§ **WRITTEN TASK**:
It would help if you retyped the data exactly, leaving out the pictures.

── SOURCE RECORDS

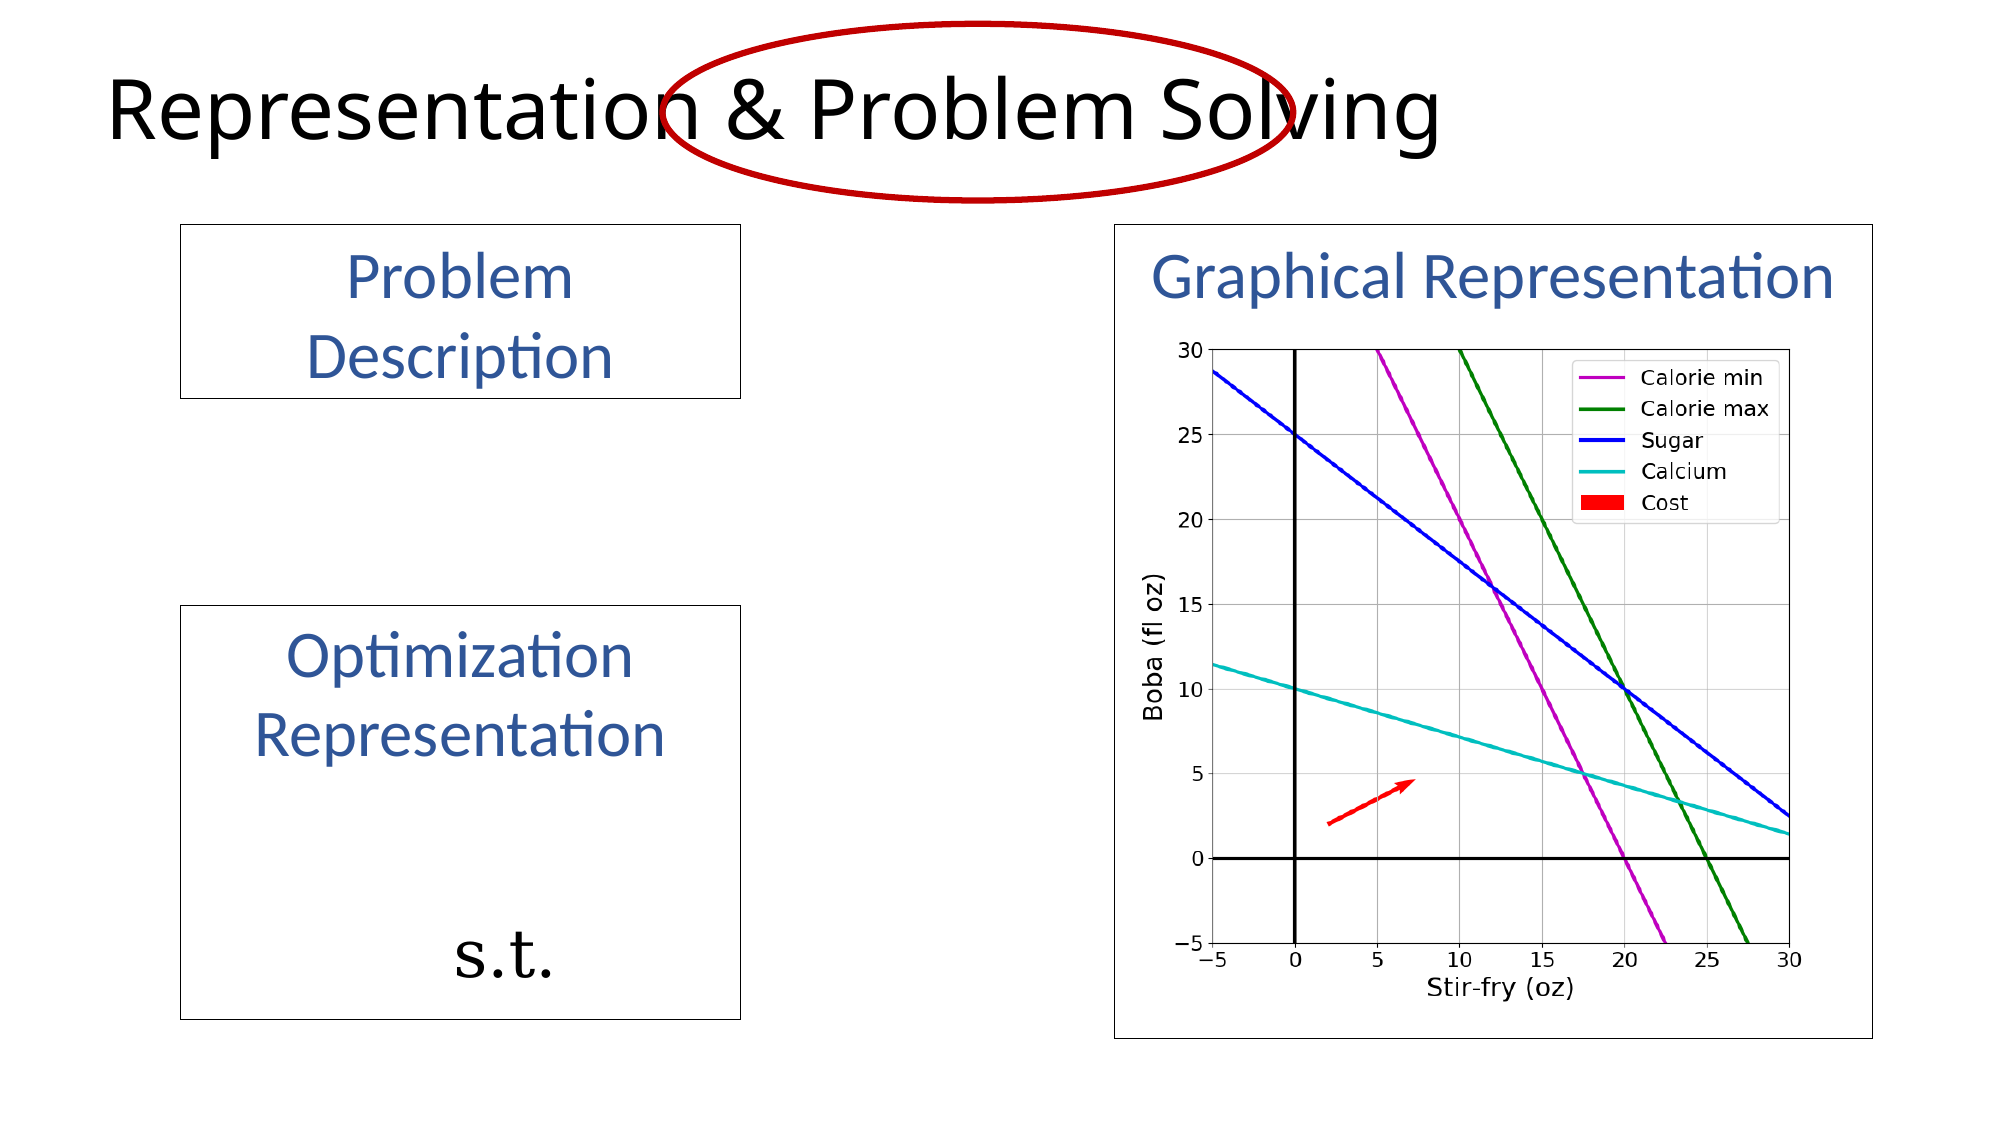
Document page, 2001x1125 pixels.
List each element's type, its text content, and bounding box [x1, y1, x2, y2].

text_box [180, 778, 741, 1020]
text_box Optimization Representation [180, 602, 741, 778]
text_box Problem Description [180, 224, 741, 399]
title Representation & Problem Solving [90, 60, 717, 164]
text_box [661, 22, 1295, 202]
title Representation & Problem Solving [1238, 60, 1816, 164]
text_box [1114, 224, 1873, 1048]
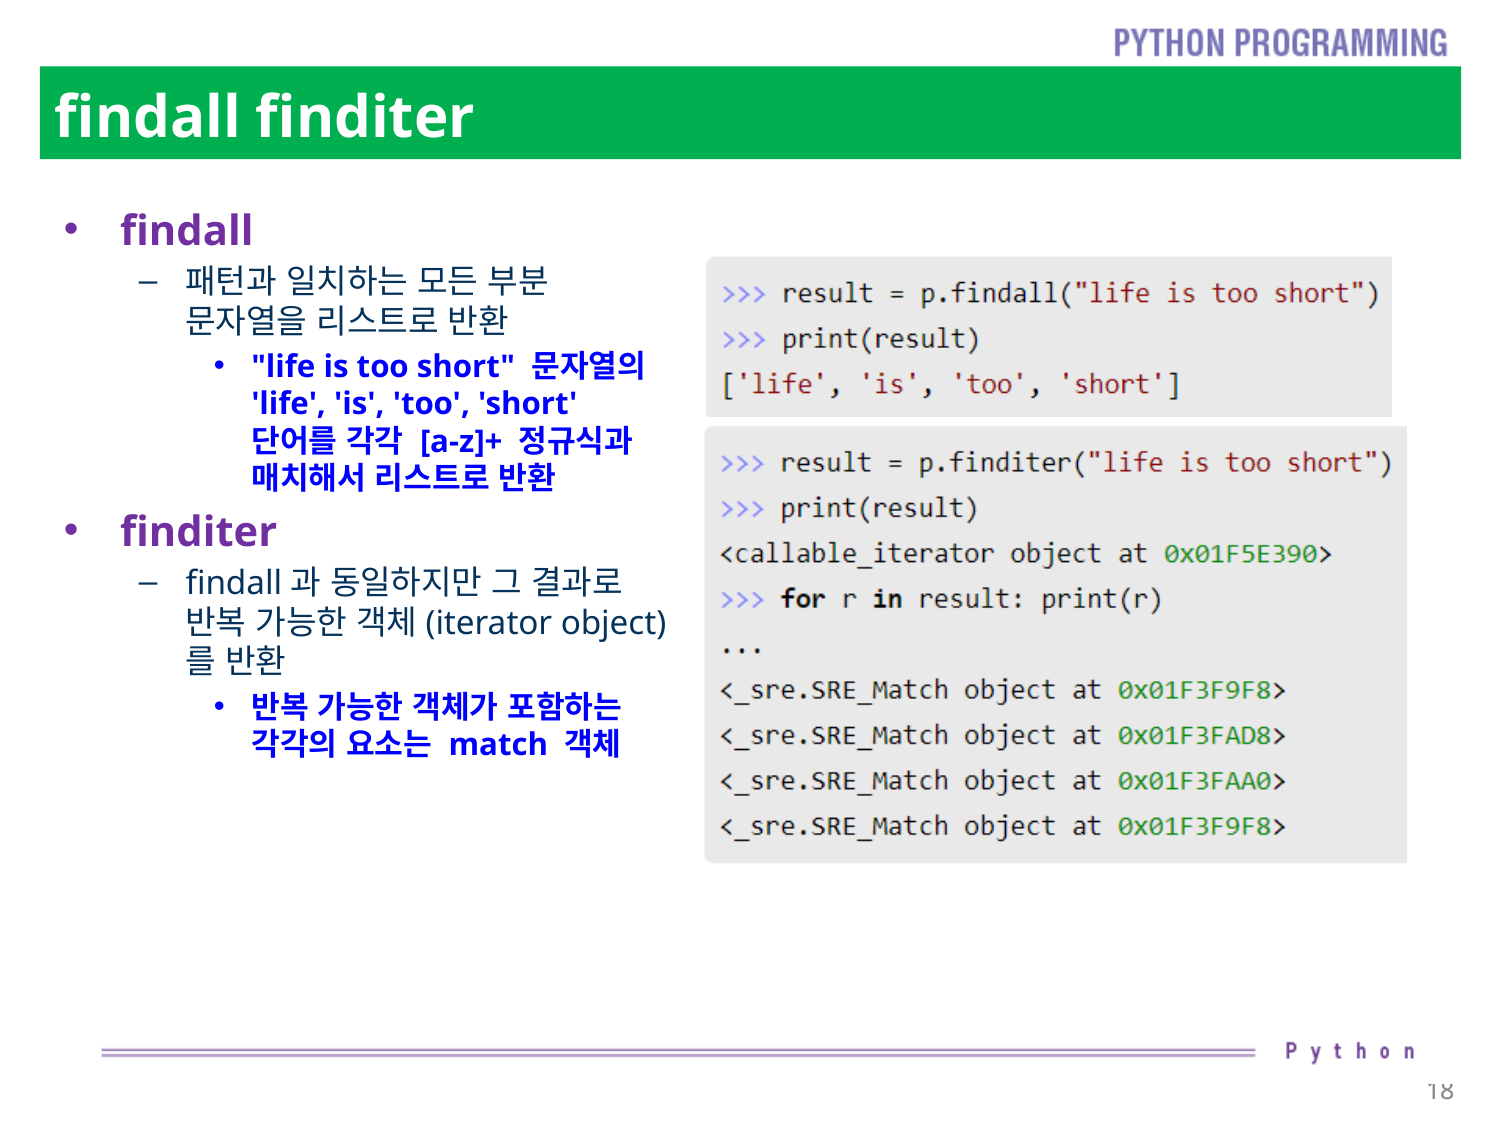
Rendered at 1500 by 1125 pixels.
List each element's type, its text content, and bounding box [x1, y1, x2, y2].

title findall finditer [39, 76, 1444, 152]
picture [1106, 13, 1462, 66]
picture [700, 245, 1408, 869]
slide_number 18 [1119, 1071, 1470, 1112]
list findall 패턴과 일치하는 모든 부분 문자열을 리스트로 반환 "life is too short" 문자열의 'life', 'is', 'too', 'short' 단어를 각각 [a-z]+ 정규식과 매치해서 리스트로 반환 finditer findall과 동일하지만 그 결과로 반복 가능한 객체(iterator object)를 반환 반복 가능한 객체가 포함하는 각각의 요소는 match 객체 [48, 195, 687, 1041]
picture [18, 1020, 1483, 1084]
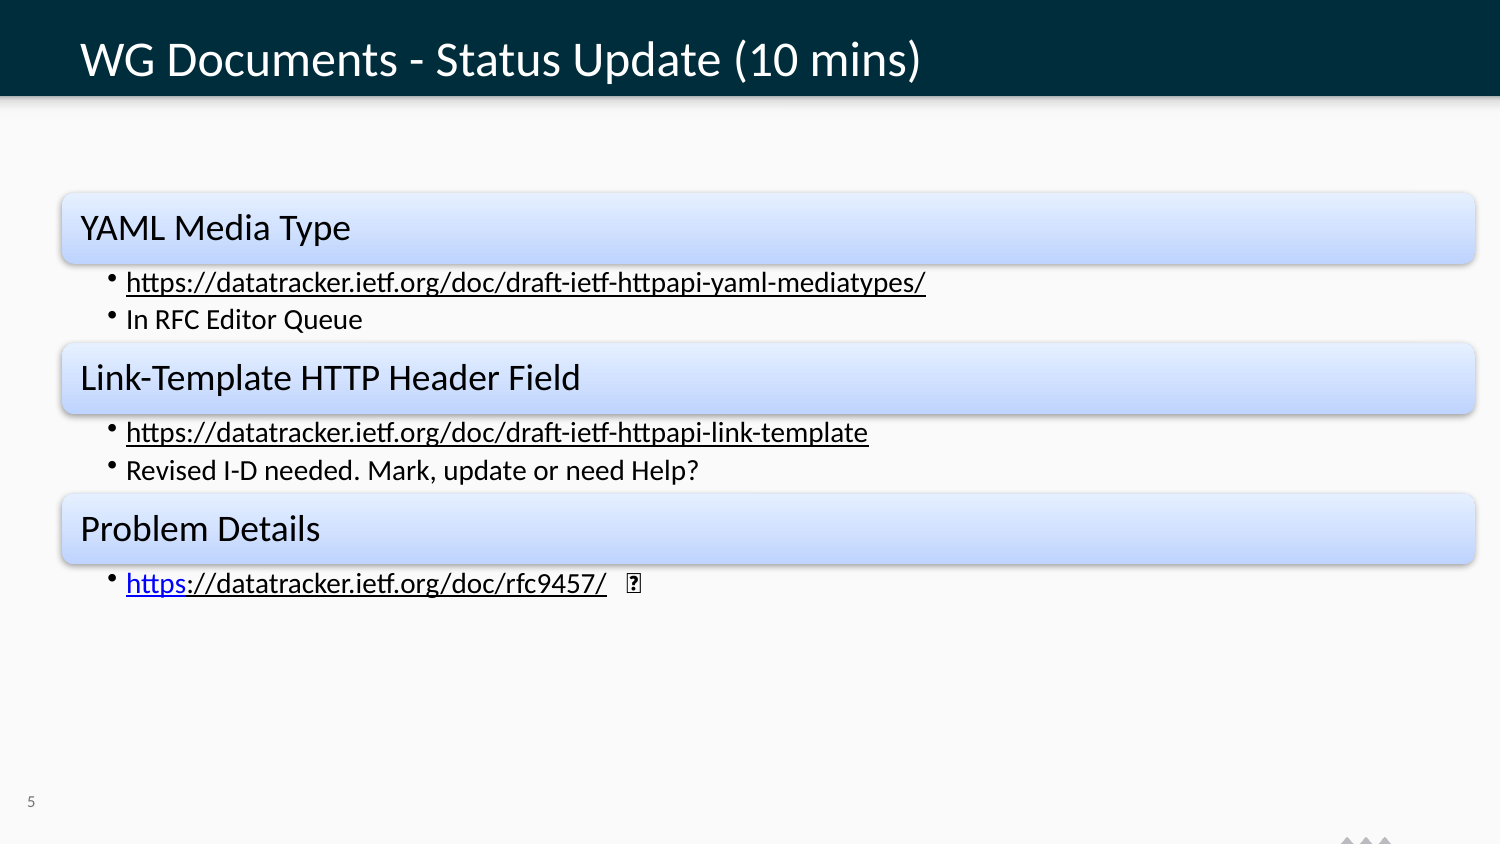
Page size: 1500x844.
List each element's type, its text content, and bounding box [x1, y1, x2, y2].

title WG Documents - Status Update (10 mins) [77, 24, 1175, 95]
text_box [62, 184, 1476, 622]
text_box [0, 96, 1500, 844]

────

§ **TASK RESULT**:
Document page, 2001x1125 pixels.
List each element's type, its text content, and bounding box [x1, y1, x2, y2].

text_box [180, 778, 741, 1020]
text_box Optimization Representation [180, 602, 741, 778]
text_box Problem Description [180, 224, 741, 399]
title Representation & Problem Solving [90, 60, 717, 164]
text_box [661, 22, 1295, 202]
title Representation & Problem Solving [1238, 60, 1816, 164]
text_box [1114, 224, 1873, 1048]
Rendered at 1500 by 1125 pixels.
List each element's type, its text content, and bounding box [x1, y1, x2, y2].

title findall finditer [39, 76, 1444, 152]
picture [1106, 13, 1462, 66]
picture [700, 245, 1408, 869]
slide_number 18 [1119, 1071, 1470, 1112]
list findall 패턴과 일치하는 모든 부분 문자열을 리스트로 반환 "life is too short" 문자열의 'life', 'is', 'too', 'short' 단어를 각각 [a-z]+ 정규식과 매치해서 리스트로 반환 finditer findall과 동일하지만 그 결과로 반복 가능한 객체(iterator object)를 반환 반복 가능한 객체가 포함하는 각각의 요소는 match 객체 [48, 195, 687, 1041]
picture [18, 1020, 1483, 1084]
Page size: 1500x844.
List each element's type, its text content, and bounding box [x1, y1, x2, y2].

title WG Documents - Status Update (10 mins) [77, 24, 1175, 95]
text_box [62, 184, 1476, 622]
text_box [0, 96, 1500, 844]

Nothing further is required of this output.